The preprocessing step converts the annotations into the standard COCO format. It creates a version with all 66 keypoints and also creates a sparsified version with 24 keypoints (shown above). To get started, download the challenge train file which contains the train and validation split:

mkdir data-apollocar3d
cd data-apollocar3d
# wget https://ad-apolloscape.cdn.bcebos.com/3d_car_instance_sample.tar.gz
tar -xvf 3d-car-understanding-train.tar.gz
rm 3d-car-understanding-train.tar.gz
cd ..

Then convert to COCO format:

pip install opencv-python
python3 -m openpifpaf.plugins.apollocar3d.apollo_to_coco --split_images

This script will create annotations with 24 keypoints and 66 keypoints simultaneously. The argument --split_images copies the original images in the new folders according to the train val split, slowing down the process.

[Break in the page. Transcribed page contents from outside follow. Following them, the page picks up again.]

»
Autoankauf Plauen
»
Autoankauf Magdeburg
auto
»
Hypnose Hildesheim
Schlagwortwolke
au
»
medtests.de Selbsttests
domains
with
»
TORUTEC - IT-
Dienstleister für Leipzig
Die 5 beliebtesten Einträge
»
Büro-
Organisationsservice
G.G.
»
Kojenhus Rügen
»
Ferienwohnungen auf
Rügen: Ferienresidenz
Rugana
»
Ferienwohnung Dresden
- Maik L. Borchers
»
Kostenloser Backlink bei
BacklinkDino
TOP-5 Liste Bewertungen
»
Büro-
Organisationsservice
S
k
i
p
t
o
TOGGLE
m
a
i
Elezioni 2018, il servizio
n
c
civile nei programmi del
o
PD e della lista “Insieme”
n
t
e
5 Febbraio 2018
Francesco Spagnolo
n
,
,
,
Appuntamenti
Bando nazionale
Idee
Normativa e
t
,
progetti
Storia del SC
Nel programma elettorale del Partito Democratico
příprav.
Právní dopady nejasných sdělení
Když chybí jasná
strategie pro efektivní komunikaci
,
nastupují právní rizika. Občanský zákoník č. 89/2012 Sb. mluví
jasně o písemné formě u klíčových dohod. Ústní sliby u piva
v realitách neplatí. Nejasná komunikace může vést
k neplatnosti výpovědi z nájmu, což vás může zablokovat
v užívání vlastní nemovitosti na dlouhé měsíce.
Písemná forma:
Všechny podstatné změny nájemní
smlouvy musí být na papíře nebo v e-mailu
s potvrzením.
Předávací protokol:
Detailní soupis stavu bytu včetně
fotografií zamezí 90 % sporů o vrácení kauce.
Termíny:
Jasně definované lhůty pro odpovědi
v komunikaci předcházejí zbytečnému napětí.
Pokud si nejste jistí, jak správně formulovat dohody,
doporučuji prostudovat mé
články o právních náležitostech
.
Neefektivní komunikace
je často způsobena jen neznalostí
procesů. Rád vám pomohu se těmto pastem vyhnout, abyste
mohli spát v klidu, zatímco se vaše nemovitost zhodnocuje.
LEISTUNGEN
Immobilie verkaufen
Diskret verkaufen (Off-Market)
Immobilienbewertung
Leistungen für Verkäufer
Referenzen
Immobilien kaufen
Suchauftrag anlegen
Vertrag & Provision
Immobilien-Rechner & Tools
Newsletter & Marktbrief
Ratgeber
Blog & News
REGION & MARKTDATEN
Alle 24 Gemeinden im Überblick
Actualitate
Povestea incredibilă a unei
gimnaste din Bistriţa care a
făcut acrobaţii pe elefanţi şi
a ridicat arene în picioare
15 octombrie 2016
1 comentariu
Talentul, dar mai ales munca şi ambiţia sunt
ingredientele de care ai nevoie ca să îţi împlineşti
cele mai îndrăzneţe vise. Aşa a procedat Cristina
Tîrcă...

No need to use it multiple times.

Train#

The default is training with 66 keypoints:

python3 -m openpifpaf.train --dataset apollo \
--basenet=shufflenetv2k16 --apollo-square-edge=769 \
--lr=0.00002 --momentum=0.95  --b-scale=5.0 \
--epochs=300 --lr-decay 160 260 --lr-decay-epochs=10  --weight-decay=1e-5 \
--weight-decay=1e-5  --val-interval 10 --loader-workers 16 --apollo-upsample 2 \
--apollo-bmin 2 --batch-size 8
python3 -m torch.distributed.launch --nproc_per_node=2 \
  -m openpifpaf.train --ddp \
  --lr=0.0003 --momentum=0.95 --b-scale=10.0 --clip-grad-value=10.0 \
  --epochs=450 --lr-decay 430 440 --lr-decay-epochs=10 \
  --batch-size=8 --loader-workers=16 \
  --weight-decay=1e-5 \
  --dataset=apollo --apollo-upsample=2 --apollo-bmin=2 --apollo-square-edge=769 \
  --checkpoint=shufflenetv2k16 --lr-warm-up-start-epoch=250

For smaller memory GPUs use --square-edge=513. To train with 24kps, you need to use the --apollo-use-24-kps flag.

Evaluation#

To evaluate the pretrained model, use:

CUDA_VISIBLE_DEVICES=0 python3 -m openpifpaf.eval \
--dataset=apollo --loader-workers=8 \
--checkpoint shufflenetv2k16-apollo-66 \
--force-complete-pose --seed-threshold=0.2 \
--apollo-eval-long-edge=0

To evaluate your own model, provide a path to your checkpoint with the --checkpoint argument. To evaluate an Apollo checkpoint with 24 keypoints, provide the --apollo-use-24-kps flag.

Everything else#

All PifPaf options and commands still stand, check them in the other sections of the guide. If you are interested in training your own dataset, read the section on a custom dataset.